> _Task instructions_
Write out the portion of the passage on digitizing papers and workshop video starting at "I scanned several" and ending at "for feedback questions.", copying it word for word.

> _Exercise passage_
******************************

I scanned several documents from the Duvall-DuVal Papers and then saved them as TIFF files. Later Chris and I taped Phebe in a interview where she described the importance of these records. The same method was used for the beginning genealogy web page (to be made available in the near future), where real media videos are broken down to answer simple questions. It is very important to make the web pages as simple and informative as possible, thus minimizing the need for feedback questions.

Capturing video to digital form posed significant problems due to the immense amount of storage required in raw form. For example, a fifteen minute segment of workshop footage will take up over one and a half gigabytes of space. With each workshop lasting six hours space consumption becomes problem. A three tape workshop, once digitized, would take up nearly 70 CDs, and that's for a screen the size of a matchbox. Luckily, clips can be greatly compressed once they have been edited, although a significant loss in quality does result. I compared various audio and video compression formats (called codecs) which can be used to make the digital media more manageable. Most gave similar results, differing only in their approach. The Real media (RM) codec proved different, however. The video was fuzzy, and the audio was muffled, but it was worth it! File sizes fell to under two megabytes, and clips played as they downloaded, rather than after. Without RM, nobody would have the patience to watch these videos.

******************************

> _Data for review_

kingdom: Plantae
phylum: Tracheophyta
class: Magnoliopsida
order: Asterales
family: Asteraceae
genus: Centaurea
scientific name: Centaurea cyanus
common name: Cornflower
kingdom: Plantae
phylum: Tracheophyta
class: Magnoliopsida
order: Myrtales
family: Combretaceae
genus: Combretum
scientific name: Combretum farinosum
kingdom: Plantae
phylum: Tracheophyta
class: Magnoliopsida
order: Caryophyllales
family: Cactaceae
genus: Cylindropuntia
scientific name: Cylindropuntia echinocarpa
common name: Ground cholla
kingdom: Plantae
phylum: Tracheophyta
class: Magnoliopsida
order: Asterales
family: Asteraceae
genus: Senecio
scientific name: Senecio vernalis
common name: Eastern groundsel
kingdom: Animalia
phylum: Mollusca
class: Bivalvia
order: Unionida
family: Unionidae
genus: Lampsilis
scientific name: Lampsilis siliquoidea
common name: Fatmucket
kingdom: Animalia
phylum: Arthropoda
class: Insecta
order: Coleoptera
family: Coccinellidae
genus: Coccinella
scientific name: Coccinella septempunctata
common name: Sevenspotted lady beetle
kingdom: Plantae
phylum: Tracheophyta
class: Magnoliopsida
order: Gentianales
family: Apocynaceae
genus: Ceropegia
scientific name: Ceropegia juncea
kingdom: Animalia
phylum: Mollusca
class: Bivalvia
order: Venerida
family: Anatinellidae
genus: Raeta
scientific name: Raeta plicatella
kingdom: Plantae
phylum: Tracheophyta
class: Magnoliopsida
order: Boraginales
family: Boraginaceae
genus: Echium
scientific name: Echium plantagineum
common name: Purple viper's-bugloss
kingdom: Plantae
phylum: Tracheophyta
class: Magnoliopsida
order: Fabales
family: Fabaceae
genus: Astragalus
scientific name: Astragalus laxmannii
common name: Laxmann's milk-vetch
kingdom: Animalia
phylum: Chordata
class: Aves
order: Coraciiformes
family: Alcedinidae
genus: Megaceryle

******************************

> _Task result_
I scanned several documents from the Duvall-DuVal Papers and then saved them as TIFF files. Later Chris and I taped Phebe in a interview where she described the importance of these records. The same method was used for the beginning genealogy web page (to be made available in the near future), where real media videos are broken down to answer simple questions. It is very important to make the web pages as simple and informative as possible, thus minimizing the need for feedback questions.